Em 2020 até agosto, enquanto a inflação média do país alcançou 0,70% e a alta dos alimentos e bebidas foi de 4,91%, a capital com maior carestia foi Campo Grande (MS) com inflação de 2,13%, sendo de 4,87% a alta dos alimentos e bebidas. No Rio de Janeiro, o IPCA acumula alta de 0,51%, com escalada de 2,83% nos preços dos alimentos e bebidas. Em São Paulo, principal centro consumidor e distribuidor de alimentos do país, o IPCA subiu 0,86% e a alimentação e bebidas, 4,96%. É verdade que o aumento de 124% no poder de compra com o Auxílio Emergencial de R$ 600 para as famílias que recebiam o Bolsa Família (celebrado por Bolsonaro com o aumento da sua popularidade) turbinou o consumo de alimentos e de bens duráveis em bolsões de pobreza do Norte, Nordeste e Sudeste.

Mas, nem o Ministério da Economia, nem o da Agricultura (que acompanham mais a produção que o abastecimento) explicaram à Secretaria Nacional de Defesa do Consumidor (Senacon), do Ministério da Justiça e de Segurança Pública – com aval do presidente da República quando a alta de preços passou a incomodar – por que estados produtores agrícolas como o Rio Grande do Sul, tiveram alta de 3,88% na alimentação, com subida de 14,55% em cereais (arroz e milho) e grãos (soja e feijão) e 19,75% em óleos e gorduras (sobretudo óleo de soja). No Paraná, a alimentação ficou 4,56% mais cara, com alta de 22,84% em cereais e grãos, 35,04% em tubérculos, raízes e legumes (culpa da batata inglesa), enquanto os óleos e gorduras subiram 12,15%.

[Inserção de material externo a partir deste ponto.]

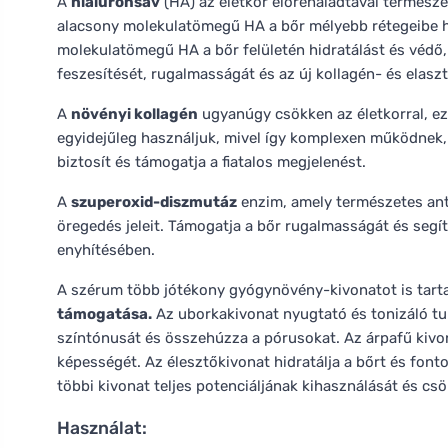
A
hialuronsav
(HA) az életkor előrehaladtával termész
alacsony molekulatömegű HA a bőr mélyebb rétegeibe hato
molekulatömegű HA a bőr felületén hidratálást és védő, 
feszesítését, rugalmasságát és az új kollagén- és elasz
A
növényi kollagén
ugyanúgy csökken az életkorral, ezé
egyidejűleg használjuk, mivel így komplexen működnek, é
biztosít és támogatja a fiatalos megjelenést.
A
szuperoxid-diszmutáz
enzim, amely természetes anti
öregedés jeleit. Támogatja a bőr rugalmasságát és segít
enyhítésében.
A szérum több jótékony gyógynövény-kivonatot is tart
támogatása.
Az uborkakivonat nyugtató és tonizáló tul
színtónusát és összehúzza a pórusokat. Az árpafű kivona
képességét. Az élesztőkivonat hidratálja a bőrt és fonto
többi kivonat teljes potenciáljának kihasználását és csö
Használat:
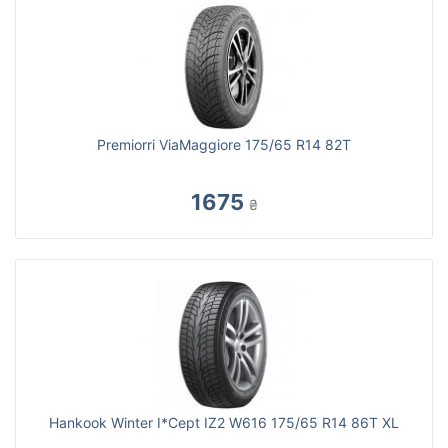
Premiorri ViaMaggiore 175/65 R14 82T
1675
₴
Hankook Winter I*Cept IZ2 W616 175/65 R14 86T XL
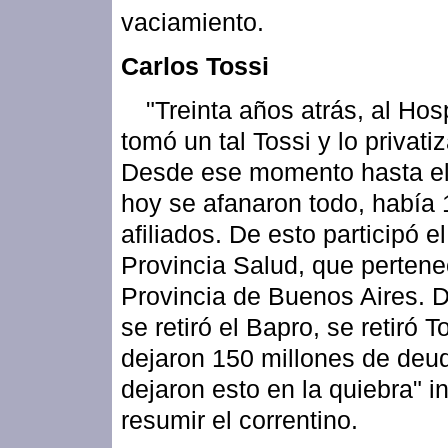
vaciamiento.
Carlos Tossi
"Treinta años atrás, al Hosp
tomó un tal Tossi y lo privati
Desde ese momento hasta el
hoy se afanaron todo, había 
afiliados. De esto participó e
Provincia Salud, que pertene
Provincia de Buenos Aires. 
se retiró el Bapro, se retiró T
dejaron 150 millones de deu
dejaron esto en la quiebra" i
resumir el correntino.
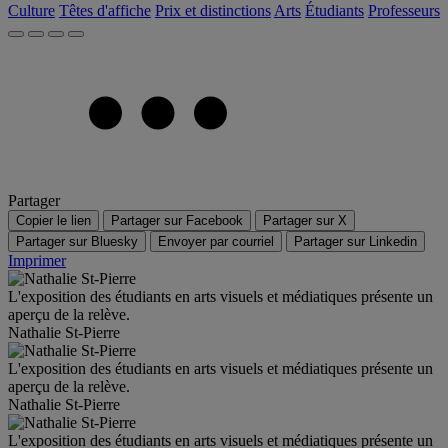
Culture
Têtes d'affiche
Prix et distinctions
Arts
Étudiants
Professeurs
Partager
Copier le lien
Partager sur Facebook
Partager sur X
Partager sur Bluesky
Envoyer par courriel
Partager sur Linkedin
Imprimer
L'exposition des étudiants en arts visuels et médiatiques présente un
aperçu de la relève.
Nathalie St-Pierre
L'exposition des étudiants en arts visuels et médiatiques présente un
aperçu de la relève.
Nathalie St-Pierre
L'exposition des étudiants en arts visuels et médiatiques présente un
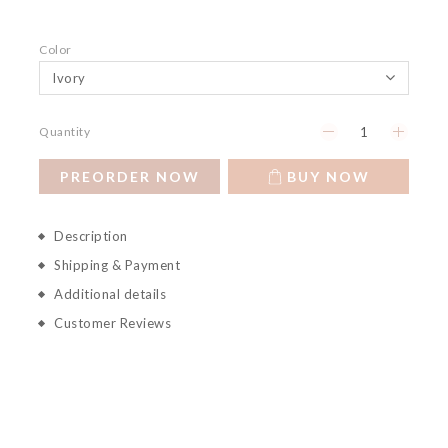
Color
Quantity
PREORDER NOW
BUY NOW
Description
Shipping & Payment
Additional details
Customer Reviews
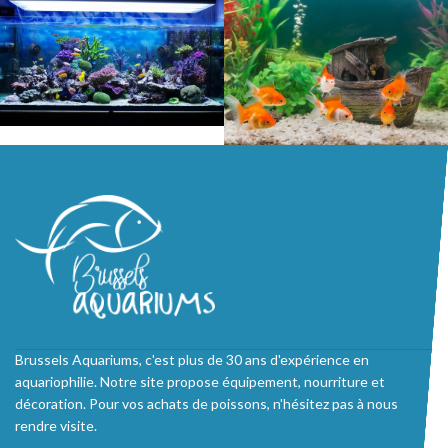
Brussels Aquariums, c'est plus de 30 ans d'expérience en
aquariophilie. Notre site propose équipement, nourriture et
décoration. Pour vos achats de poissons, n'hésitez pas à nous
rendre visite.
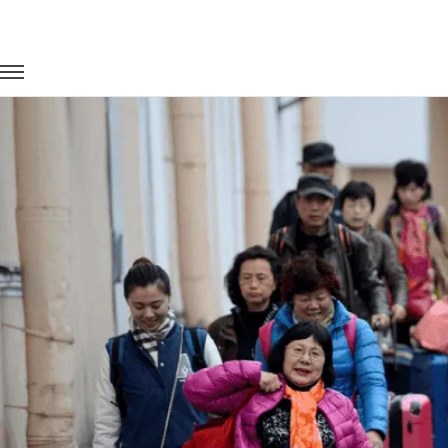
Главная
Портфолио
Городские перевозки
Экскурсии (г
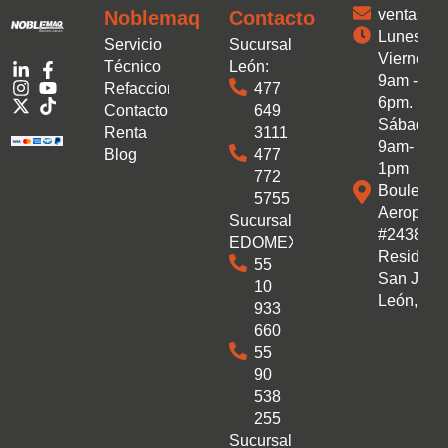
ventas.
Noblemaq
Contacto
Lunes a
Servicio
Sucursal
Viernes:
Técnico
León:
9am -
Refacciones
477
6pm.
Contacto
649
Sábado:
Renta
3111
9am-
Blog
477
1pm
772
Boulevar
5755
Aeropuer
Sucursal
#2438 Co
EDOMEX:
Residenc
55
San José
10
León, Gto
933
660
55
90
538
255
Sucursal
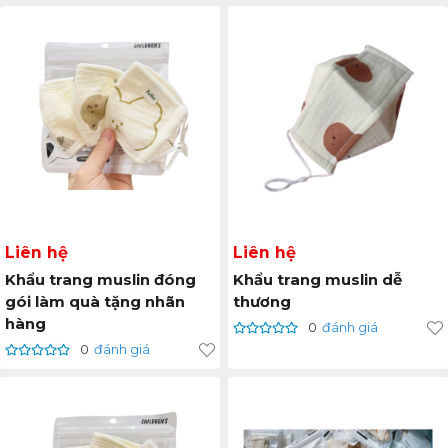
Liên hệ
Liên hệ
Khẩu trang muslin đóng
Khẩu trang muslin dễ
gói làm quà tặng nhãn
thương
hàng
0
đánh giá
0
đánh giá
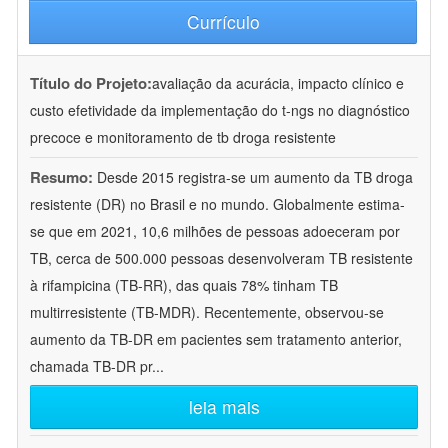
Currículo
Título do Projeto:
avaliação da acurácia, impacto clínico e
custo efetividade da implementação do t-ngs no diagnóstico
precoce e monitoramento de tb droga resistente
Resumo:
Desde 2015 registra-se um aumento da TB droga
resistente (DR) no Brasil e no mundo. Globalmente estima-
se que em 2021, 10,6 milhões de pessoas adoeceram por
TB, cerca de 500.000 pessoas desenvolveram TB resistente
à rifampicina (TB-RR), das quais 78% tinham TB
multirresistente (TB-MDR). Recentemente, observou-se
aumento da TB-DR em pacientes sem tratamento anterior,
chamada TB-DR pr
...
leia mais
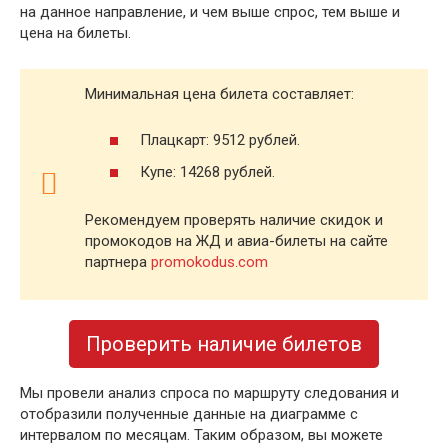
на данное направление, и чем выше спрос, тем выше и
цена на билеты.
Минимальная цена билета составляет:
Плацкарт: 9512 рублей.
Купе: 14268 рублей.
Рекомендуем проверять наличие скидок и
промокодов на ЖД и авиа-билеты на сайте
партнера
promokodus.com
Проверить наличие билетов
Мы провели анализ спроса по маршруту следования и
отобразили полученные данные на диаграмме с
интервалом по месяцам. Таким образом, вы можете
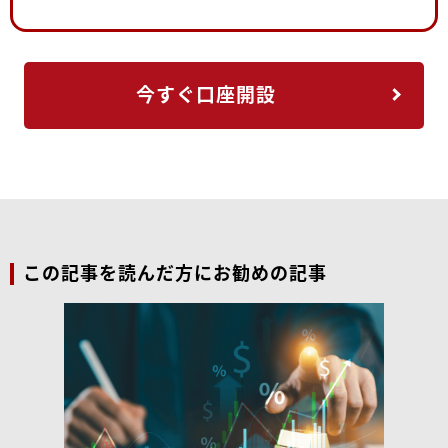
今すぐ口座開設
この記事を読んだ方にお勧めの記事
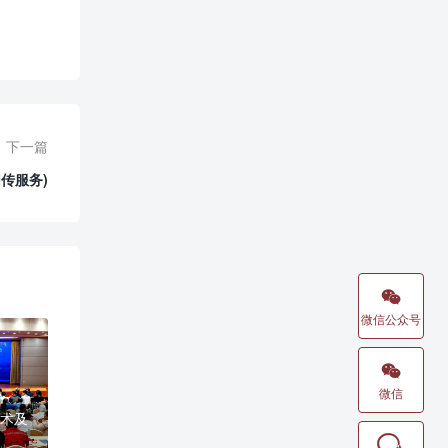
下一篇
传服务)

微信公众号

微信
术及


Minha experiência de 48 anos acompanhando a economia diz que a alta dos preços seguiu as cotações internacionais das commodities em dólar, que subiu mais de 33% este ano e estimulou as exportações. A alta foi de tal ordem que a isenção de impostos para importar arroz, feijão, leite em pó e soja fica quase inócua. Resta a nós e ao presidente Bolsonaro, que nem sempre controla os seus meninos, torcer para que a menina e o menino aprontem menos.